— start Input rows —
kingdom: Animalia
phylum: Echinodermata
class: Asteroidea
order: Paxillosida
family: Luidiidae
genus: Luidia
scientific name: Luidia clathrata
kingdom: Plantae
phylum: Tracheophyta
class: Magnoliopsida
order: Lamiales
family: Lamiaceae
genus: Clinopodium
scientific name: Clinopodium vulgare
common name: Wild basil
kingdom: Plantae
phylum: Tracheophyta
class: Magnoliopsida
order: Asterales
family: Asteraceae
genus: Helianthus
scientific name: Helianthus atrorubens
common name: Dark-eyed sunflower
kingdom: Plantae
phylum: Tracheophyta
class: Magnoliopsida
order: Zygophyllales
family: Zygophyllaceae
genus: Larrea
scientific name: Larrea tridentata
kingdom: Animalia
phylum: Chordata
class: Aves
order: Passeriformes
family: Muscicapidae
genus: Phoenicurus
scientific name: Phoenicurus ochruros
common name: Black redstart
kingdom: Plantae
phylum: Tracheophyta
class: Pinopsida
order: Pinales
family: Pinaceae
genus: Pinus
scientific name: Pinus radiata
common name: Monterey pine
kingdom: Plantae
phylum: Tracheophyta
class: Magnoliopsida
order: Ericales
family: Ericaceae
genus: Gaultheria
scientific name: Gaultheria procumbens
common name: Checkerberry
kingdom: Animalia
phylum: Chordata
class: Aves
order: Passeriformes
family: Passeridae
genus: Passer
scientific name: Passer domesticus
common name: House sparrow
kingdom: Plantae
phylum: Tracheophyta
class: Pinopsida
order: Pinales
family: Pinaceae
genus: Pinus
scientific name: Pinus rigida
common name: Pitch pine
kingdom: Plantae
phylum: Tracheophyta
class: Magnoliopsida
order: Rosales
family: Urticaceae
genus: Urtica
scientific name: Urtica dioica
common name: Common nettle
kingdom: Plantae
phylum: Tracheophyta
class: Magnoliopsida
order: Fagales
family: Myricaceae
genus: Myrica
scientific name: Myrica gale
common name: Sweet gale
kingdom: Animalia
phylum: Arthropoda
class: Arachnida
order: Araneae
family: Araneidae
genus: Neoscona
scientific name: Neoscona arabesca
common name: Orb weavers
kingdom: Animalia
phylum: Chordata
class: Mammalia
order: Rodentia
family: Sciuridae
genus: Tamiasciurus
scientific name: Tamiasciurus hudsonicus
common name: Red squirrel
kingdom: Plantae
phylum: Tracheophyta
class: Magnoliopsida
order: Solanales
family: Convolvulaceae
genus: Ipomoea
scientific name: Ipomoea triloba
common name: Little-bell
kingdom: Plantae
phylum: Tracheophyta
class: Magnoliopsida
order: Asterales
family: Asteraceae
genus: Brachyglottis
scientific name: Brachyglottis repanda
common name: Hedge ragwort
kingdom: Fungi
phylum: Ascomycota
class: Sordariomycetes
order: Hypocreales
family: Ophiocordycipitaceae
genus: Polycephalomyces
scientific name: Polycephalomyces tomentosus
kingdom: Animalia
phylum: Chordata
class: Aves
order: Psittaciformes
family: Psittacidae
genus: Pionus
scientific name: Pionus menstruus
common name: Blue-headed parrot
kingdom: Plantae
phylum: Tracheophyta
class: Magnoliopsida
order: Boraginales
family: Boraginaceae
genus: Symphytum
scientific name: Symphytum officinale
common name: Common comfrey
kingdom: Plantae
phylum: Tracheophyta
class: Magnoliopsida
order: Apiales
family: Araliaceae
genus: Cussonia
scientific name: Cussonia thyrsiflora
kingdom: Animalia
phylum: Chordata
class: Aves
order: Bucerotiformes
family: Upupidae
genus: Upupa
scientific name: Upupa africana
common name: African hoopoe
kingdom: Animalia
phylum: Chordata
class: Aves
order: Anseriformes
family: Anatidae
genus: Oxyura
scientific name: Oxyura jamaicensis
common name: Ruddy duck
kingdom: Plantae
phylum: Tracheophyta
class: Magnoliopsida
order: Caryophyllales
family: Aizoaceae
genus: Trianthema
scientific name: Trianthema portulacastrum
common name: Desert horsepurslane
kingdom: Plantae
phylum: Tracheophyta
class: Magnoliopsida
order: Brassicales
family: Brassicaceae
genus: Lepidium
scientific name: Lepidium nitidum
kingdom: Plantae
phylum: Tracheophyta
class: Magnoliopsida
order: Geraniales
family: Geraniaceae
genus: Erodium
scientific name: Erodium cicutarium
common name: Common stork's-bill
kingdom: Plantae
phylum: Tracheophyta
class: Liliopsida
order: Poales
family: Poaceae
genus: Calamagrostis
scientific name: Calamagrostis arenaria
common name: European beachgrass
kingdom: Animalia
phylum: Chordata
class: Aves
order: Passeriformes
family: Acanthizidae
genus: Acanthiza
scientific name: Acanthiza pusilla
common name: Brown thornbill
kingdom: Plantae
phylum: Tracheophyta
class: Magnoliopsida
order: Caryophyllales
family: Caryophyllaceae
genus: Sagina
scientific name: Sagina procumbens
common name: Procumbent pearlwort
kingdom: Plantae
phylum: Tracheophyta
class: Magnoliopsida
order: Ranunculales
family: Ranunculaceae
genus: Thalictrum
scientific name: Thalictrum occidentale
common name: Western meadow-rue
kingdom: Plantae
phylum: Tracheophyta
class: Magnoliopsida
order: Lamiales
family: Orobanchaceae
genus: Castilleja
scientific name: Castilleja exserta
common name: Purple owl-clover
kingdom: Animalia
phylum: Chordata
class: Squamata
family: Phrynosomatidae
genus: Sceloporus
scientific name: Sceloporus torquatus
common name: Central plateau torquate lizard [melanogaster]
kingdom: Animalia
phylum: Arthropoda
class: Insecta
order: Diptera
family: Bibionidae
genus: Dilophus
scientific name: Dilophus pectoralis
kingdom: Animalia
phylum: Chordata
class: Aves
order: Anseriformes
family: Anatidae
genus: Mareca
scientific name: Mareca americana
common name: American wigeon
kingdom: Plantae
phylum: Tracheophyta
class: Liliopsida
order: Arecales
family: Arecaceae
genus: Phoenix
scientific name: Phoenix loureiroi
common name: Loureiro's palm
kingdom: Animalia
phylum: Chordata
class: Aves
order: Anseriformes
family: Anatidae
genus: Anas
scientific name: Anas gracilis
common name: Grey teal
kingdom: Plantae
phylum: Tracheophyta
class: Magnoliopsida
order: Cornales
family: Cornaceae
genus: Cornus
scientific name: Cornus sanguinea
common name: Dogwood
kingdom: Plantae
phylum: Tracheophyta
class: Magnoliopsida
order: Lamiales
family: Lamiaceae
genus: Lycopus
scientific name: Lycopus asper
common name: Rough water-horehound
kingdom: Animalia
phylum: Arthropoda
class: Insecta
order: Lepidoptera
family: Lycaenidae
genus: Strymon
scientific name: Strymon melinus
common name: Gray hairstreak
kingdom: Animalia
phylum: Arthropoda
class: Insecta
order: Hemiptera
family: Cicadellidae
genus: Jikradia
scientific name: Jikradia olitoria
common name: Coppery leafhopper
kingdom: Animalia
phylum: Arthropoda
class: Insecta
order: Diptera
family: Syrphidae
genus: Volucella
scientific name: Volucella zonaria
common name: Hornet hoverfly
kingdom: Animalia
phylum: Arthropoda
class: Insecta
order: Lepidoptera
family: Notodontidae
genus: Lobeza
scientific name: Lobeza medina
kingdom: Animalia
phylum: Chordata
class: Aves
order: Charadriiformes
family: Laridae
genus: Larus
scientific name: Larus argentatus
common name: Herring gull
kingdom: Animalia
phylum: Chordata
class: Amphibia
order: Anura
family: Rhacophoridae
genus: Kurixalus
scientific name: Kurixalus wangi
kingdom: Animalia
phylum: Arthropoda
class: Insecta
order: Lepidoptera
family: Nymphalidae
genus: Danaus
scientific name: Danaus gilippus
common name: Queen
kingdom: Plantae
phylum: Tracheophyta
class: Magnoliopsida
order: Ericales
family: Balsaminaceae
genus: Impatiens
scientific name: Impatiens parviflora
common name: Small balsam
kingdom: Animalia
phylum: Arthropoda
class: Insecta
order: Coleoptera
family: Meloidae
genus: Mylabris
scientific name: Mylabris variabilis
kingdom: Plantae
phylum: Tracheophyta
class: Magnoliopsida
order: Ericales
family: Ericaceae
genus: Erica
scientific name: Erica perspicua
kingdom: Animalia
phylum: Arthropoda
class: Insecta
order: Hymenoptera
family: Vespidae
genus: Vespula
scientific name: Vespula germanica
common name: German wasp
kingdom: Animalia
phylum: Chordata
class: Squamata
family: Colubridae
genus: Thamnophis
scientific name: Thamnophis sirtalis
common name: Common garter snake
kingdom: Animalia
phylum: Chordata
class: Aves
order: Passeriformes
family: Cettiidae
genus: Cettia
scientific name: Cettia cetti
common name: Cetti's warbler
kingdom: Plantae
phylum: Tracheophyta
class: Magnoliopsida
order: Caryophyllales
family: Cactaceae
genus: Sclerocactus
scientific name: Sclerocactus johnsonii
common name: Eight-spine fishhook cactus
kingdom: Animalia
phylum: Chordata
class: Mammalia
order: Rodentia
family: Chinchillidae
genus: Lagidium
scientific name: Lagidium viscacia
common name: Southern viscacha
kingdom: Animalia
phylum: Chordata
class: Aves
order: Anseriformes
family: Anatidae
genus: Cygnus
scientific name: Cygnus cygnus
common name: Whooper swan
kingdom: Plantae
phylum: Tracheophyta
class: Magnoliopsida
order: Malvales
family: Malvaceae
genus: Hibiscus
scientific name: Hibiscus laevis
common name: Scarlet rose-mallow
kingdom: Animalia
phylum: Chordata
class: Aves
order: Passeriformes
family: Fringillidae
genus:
— end Input rows —
* _Exercise_
Rewrite the lines from the first one through the line containing "common name: Wild basil", both included, with "scientific name" changed to "binomial name" and nothing else altered.

* _Exercise answer_
kingdom: Animalia
phylum: Echinodermata
class: Asteroidea
order: Paxillosida
family: Luidiidae
genus: Luidia
binomial name: Luidia clathrata
kingdom: Plantae
phylum: Tracheophyta
class: Magnoliopsida
order: Lamiales
family: Lamiaceae
genus: Clinopodium
binomial name: Clinopodium vulgare
common name: Wild basil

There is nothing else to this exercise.